In the discussion, Richard Dufrin explains that Loblaw's Expected Credit Loss (ECL) was less significant in the recent quarter compared to the previous year, indicating an improvement in consumer health in Canada, though forecasting ECL remains unpredictable. He also addresses the increase in PC Optimum redemption rates, stating that Loblaw updated the redemption assumptions after several years due to higher member participation and satisfaction with the program. The adjustment led to a one-time liability, but it is seen positively as it reflects increased consumer engagement with PC Optimum.

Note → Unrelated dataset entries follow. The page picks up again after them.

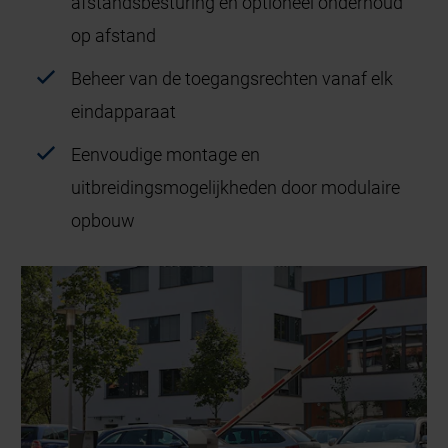
afstandsbesturing en optioneel onderhoud
op afstand
Beheer van de toegangsrechten vanaf elk
eindapparaat
Eenvoudige montage en
uitbreidingsmogelijkheden door modulaire
opbouw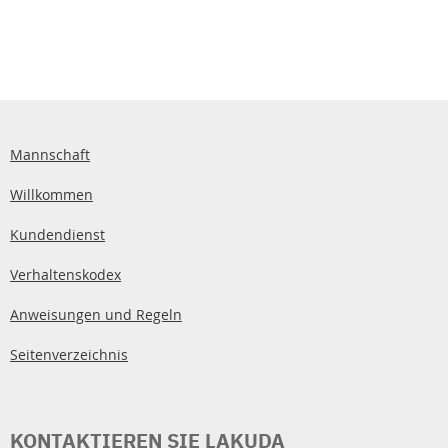
Mannschaft
Willkommen
Kundendienst
Verhaltenskodex
Anweisungen und Regeln
Seitenverzeichnis
KONTAKTIEREN SIE LAKUDA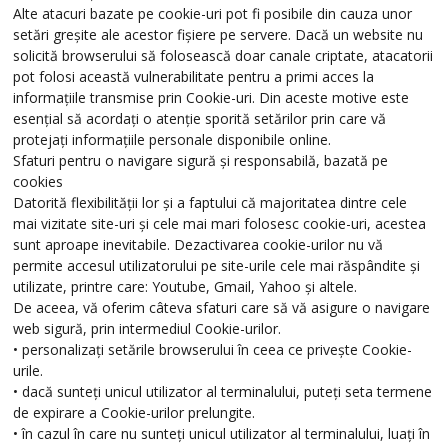
Alte atacuri bazate pe cookie-uri pot fi posibile din cauza unor
setări greșite ale acestor fișiere pe servere. Dacă un website nu
solicită browserului să folosească doar canale criptate, atacatorii
pot folosi această vulnerabilitate pentru a primi acces la
informațiile transmise prin Cookie-uri. Din aceste motive este
esențial să acordați o atenție sporită setărilor prin care vă
protejați informațiile personale disponibile online.
Sfaturi pentru o navigare sigură și responsabilă, bazată pe
cookies
Datorită flexibilității lor și a faptului că majoritatea dintre cele
mai vizitate site-uri și cele mai mari folosesc cookie-uri, acestea
sunt aproape inevitabile. Dezactivarea cookie-urilor nu vă
permite accesul utilizatorului pe site-urile cele mai răspândite și
utilizate, printre care: Youtube, Gmail, Yahoo și altele.
De aceea, vă oferim câteva sfaturi care să vă asigure o navigare
web sigură, prin intermediul Cookie-urilor.
• personalizați setările browserului în ceea ce privește Cookie-
urile.
• dacă sunteți unicul utilizator al terminalului, puteți seta termene
de expirare a Cookie-urilor prelungite.
• în cazul în care nu sunteți unicul utilizator al terminalului, luați în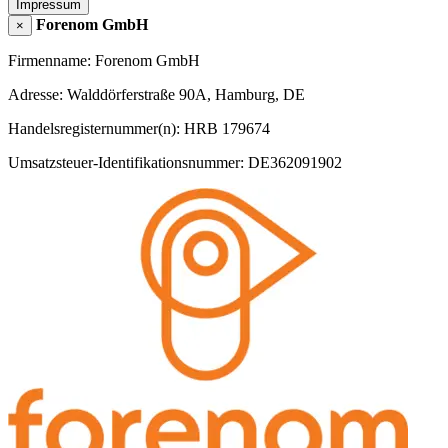
Impressum
Forenom GmbH
×
Firmenname: Forenom GmbH
Adresse: Walddörferstraße 90A, Hamburg, DE
Handelsregisternummer(n): HRB 179674
Umsatzsteuer-Identifikationsnummer: DE362091902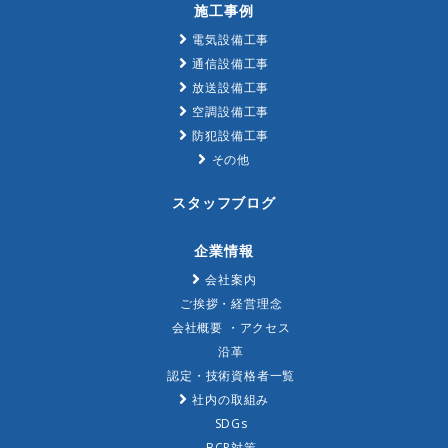
施工事例
電気設備工事
通信設備工事
放送設備工事
空調設備工事
防犯設備工事
その他
スタッフブログ
企業情報
会社案内
ご挨拶・経営理念
会社概要 ・アクセス
沿革
認定・技術資格者一覧
社内の取組み
SDGs
BCP対策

The paragraph discusses the impact of a postal strike on a business, particularly its effect on store traffic and profitability. Richard Dufrin notes that the strike significantly decreased traffic in stores with post offices, especially during the Christmas season, affecting their ability to sell and send Christmas cards. Once the strike ended, traffic returned. The discussion then shifts to the performance of smaller store formats, with Perbank affirming that these stores, offering 7,000 to 8,000 products, can support a full shopping experience, despite having less product phasing (fewer quantities of the same product displayed side by side).
The paragraph discusses the differences between Canadian hard discount stores and German discounters like Aldi, highlighting that Canadian stores offer a full shopping experience with fewer product selections but are still popular due to their convenience and speed. Sales at these stores are growing weekly. In a conversation involving Vishal Shreedhar and John Zamparo from Scotiabank, Zamparo inquires about consumer behavior and sentiment regarding Canadian products amidst tariff talks. Perbank notes that consumers are increasingly interested in buying Canadian products and the company is striving to assist them in doing so.
The paragraph discusses the success of a new feature related to Canadian products, which showed a significant weekly increase in customer engagement. In-store, there was a notable increase in sales of Canadian products, which is expected to grow further with upcoming promotional efforts. Customer behavior remains consistent with previous years, with continued interest in promotions and private labels. Inflation effects are noted as a challenge. Additionally, the retail media business is seeing double-digit growth but is not yet at a scale for detailed reporting. Expectations are that both the retail media and trade as a service businesses will continue to grow significantly in the coming years.
In the conference call, the operator instructs callers on how to decline participation in the polling process, including adjustments for speakerphone users. Chris Lee from Desjardins asks about the company's outlook for the year, particularly concerning gross margin growth. Richard Dufrin responds that the company expects a modest increase in gross margin due to new store openings and a low inflation environment. He also mentions a slight deterioration in SG&A rate and predicts high single-digit EPS growth, considering an additional 2% from a fifty-third week in 2025. Dufrin indicates that EPS growth should be steady across quarters, with little expected volatility. Following the Q&A, Roy McDonald concludes the call, thanking participants.
The paragraph concludes a conference call, inviting participants to ask follow-up questions if needed and reminding Mark to mark his calendar for a Q1 results discussion on Wednesday, April 30th. It ends with well wishes and informs participants that the call has ended.
This summary was generated with AI and may contain some inaccuracies.